Ben Norum in The Evening Standard delivers a four star review for Vivek Singh’s third Cinnamon Kitchen spin-off in Battersea
“… far more industrial and edgy than the others… the street food inspired dishes… really stand out.
“… once Battersea riverside comes to life in the summer the outside terrace could become a… hotspot in its own right.
“Mr Singh has another success on his hands.”
Frankie McCoy in The Evening Standard awards five stars to Ollie Dabbous’s Hide, which achieves ‘polished perfection’…
“…the biggest new opening of 2018, thanks to its star chef … and big backer… surely the most expensive… more than £20 million, rumour has it”it’s a fabulous, barnstorming success.
“A peaceful, cellar-cool refuge from sticky Piccadilly… the food is so bloody good. At Hide every dish is a lesson in balance, richness tempered with flower-powered acidity.
“…anti-dude food. The tempo of food starts gently. Who puts goose on a menu? Dabbous does, and stupendously so. It’s a brilliant dish. Desserts are pastel perfect.
“Hide is like a handsome friend who has inherited impossible wealth and lives a charmed life, but who is so completely lovely that you cannot resent him.
“If you have all the money in the world, of course you can buy the best people, the best ingredients, the best building. Dabbous is knocking out his most fabulous five-star food yet. Go before that waiting list grows.”
Michael Deacon in The Telegraph reviewed The Hundred of Ashendon…
“It prides itself on its peaceful atmosphere. So God bless the iPad.
“Go to any restaurant on a Saturday or Sunday lunchtime, and you’ll see tables of adults chatting and drinking merrily away – while their children sit glued to their iPads. Everyone is happy.
“My feather blade was meltingly soft, falling apart at the merest glance of my fork.
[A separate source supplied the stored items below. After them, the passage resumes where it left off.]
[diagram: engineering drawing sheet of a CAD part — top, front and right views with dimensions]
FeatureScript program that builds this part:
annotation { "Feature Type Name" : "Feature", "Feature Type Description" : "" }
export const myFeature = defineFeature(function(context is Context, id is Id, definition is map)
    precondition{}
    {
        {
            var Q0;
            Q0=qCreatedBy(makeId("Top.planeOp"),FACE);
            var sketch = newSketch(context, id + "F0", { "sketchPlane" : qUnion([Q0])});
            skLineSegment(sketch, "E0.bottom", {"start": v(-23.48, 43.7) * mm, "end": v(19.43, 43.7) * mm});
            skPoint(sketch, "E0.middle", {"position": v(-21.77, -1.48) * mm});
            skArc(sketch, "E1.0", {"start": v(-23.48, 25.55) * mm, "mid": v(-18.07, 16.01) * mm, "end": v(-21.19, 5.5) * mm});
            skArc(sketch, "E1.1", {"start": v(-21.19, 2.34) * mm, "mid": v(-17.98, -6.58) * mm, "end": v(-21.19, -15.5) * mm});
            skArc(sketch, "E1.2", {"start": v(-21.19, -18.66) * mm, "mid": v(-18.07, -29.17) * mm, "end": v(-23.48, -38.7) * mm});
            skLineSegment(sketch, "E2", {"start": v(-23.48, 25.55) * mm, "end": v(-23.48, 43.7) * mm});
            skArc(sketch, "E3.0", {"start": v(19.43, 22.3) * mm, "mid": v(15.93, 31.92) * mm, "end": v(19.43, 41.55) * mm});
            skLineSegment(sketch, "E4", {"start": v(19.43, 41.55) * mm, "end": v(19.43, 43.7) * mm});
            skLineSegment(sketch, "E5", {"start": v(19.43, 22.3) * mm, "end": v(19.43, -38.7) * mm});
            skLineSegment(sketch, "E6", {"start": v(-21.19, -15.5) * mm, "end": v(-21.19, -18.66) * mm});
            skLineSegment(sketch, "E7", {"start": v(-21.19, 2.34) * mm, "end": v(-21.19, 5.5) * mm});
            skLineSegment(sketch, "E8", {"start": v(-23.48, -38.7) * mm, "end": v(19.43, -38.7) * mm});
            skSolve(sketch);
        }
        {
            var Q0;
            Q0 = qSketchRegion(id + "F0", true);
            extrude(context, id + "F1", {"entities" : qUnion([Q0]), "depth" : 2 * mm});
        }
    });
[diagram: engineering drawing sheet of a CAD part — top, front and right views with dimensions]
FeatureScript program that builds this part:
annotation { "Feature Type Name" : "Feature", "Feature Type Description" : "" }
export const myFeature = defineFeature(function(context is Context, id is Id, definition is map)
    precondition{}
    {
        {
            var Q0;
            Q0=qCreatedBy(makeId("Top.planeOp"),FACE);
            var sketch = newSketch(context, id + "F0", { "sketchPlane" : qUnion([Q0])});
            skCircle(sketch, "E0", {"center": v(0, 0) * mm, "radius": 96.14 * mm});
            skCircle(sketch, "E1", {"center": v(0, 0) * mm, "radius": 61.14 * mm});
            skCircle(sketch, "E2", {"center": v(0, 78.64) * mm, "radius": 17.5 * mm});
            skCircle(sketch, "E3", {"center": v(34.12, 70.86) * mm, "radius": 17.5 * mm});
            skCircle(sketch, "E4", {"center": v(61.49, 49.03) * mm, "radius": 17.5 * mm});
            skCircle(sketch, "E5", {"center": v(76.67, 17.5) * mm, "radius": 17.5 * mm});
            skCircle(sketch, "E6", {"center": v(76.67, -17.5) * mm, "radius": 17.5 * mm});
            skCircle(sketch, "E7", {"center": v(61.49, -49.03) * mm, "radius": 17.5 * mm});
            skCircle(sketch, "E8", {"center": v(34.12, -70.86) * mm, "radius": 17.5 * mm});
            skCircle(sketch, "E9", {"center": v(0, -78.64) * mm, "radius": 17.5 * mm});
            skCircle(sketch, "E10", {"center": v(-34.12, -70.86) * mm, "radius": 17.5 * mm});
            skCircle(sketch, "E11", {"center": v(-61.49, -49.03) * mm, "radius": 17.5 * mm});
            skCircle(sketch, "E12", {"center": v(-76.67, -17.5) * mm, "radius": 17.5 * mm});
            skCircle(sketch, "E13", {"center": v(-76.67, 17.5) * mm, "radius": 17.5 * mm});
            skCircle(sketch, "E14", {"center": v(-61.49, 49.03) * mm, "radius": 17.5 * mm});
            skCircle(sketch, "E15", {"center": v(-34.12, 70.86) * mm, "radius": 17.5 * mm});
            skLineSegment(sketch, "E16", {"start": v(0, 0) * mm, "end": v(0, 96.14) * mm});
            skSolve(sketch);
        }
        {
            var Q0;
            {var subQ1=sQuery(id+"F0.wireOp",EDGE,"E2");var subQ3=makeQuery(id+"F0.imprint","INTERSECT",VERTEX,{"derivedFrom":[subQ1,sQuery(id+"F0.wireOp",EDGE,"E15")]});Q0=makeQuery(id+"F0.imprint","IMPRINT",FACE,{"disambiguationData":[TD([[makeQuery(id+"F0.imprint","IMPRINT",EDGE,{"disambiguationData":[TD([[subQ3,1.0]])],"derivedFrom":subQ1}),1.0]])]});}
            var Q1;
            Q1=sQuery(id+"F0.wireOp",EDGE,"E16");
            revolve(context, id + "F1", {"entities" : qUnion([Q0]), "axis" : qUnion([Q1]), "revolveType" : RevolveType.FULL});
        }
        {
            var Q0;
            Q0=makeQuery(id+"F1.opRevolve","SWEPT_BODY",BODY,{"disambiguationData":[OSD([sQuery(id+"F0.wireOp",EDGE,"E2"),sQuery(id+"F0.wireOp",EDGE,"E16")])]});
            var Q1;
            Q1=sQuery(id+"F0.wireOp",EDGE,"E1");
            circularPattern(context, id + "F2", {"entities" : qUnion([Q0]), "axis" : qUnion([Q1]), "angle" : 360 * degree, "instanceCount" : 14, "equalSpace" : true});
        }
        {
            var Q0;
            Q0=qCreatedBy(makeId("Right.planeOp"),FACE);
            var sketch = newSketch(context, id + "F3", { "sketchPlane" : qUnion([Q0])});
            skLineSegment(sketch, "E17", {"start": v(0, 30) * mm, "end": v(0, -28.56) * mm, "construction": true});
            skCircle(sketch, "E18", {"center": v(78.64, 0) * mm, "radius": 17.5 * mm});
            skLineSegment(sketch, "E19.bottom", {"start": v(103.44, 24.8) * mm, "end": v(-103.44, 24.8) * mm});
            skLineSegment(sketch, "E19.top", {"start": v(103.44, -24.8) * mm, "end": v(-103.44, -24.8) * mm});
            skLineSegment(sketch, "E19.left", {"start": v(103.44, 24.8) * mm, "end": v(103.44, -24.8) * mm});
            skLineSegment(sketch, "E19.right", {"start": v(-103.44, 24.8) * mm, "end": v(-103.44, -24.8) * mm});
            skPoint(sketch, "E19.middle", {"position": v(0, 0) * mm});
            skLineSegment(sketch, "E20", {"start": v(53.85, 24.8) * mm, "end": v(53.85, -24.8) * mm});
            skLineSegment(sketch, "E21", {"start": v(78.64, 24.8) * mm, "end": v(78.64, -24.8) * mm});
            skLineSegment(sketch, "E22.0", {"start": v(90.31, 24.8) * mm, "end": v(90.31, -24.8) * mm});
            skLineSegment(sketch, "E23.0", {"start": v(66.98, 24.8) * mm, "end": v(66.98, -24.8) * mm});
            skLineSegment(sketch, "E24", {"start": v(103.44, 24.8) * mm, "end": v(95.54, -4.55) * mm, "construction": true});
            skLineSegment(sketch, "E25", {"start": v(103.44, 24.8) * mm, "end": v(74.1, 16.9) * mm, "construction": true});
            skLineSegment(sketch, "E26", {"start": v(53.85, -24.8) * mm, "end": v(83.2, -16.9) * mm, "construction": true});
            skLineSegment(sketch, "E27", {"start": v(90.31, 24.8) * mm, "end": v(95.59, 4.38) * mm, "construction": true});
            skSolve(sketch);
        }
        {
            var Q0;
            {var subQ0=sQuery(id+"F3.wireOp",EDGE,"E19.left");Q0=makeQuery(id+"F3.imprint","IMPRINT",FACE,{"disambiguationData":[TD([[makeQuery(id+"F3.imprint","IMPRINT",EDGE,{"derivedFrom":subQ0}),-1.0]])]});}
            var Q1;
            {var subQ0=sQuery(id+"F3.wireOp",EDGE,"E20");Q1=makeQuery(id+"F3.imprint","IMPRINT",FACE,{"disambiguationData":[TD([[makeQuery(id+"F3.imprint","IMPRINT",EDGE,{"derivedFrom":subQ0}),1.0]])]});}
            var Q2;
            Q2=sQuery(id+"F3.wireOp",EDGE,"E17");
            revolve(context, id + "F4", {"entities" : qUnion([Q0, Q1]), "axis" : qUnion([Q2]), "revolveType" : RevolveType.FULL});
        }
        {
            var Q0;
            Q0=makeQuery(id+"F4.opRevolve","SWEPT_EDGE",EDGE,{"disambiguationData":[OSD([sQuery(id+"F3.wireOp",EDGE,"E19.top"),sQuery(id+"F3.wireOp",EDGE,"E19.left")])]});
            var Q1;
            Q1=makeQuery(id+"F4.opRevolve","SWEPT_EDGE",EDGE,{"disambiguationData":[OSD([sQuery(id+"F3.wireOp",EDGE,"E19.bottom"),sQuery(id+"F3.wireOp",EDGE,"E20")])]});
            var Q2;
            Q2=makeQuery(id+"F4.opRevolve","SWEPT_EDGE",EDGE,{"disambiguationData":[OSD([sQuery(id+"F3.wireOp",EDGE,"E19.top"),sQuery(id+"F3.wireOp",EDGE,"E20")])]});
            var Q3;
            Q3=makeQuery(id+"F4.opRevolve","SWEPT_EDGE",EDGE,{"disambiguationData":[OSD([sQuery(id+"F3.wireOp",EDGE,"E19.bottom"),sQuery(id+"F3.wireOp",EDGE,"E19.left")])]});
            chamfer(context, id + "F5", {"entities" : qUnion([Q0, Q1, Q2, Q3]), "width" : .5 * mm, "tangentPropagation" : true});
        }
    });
Lemon Posset… pure swirling dreaminess, as clean and bright as spring air.”
Tom Parker Bowles in The Daily Mail pays a visit to Berkshire’s French Horn (and 1987)…
“…a restaurant where it is forever 1987… plush, well-upholstered oasis of old-school charm. Our fellow guests all wear blazers or smart frocks, and chatter merrily with the lovely staff.
“…what a menu this is. Preserved, like The French Horn, in tomato aspic… my spit roast duck is, to quote Michael Winner, who was a big fan of The Horn, ‘historic’.
“Prices are Berkshire-posh-hotel high… there’s a three-course set menu for £33, which offers astounding value.
“For pudding, crêpes suzette, flambéed at the table. Obviously. Coffee comes with pretty petits fours. Of course it does.”
Tim Hayward in The Financial Times heads to tiny (15-seater) newcomer Titu in Mayfair’s quaint Shepherd Market…
“Its talented chef seems to want to create unique food that makes people happy.”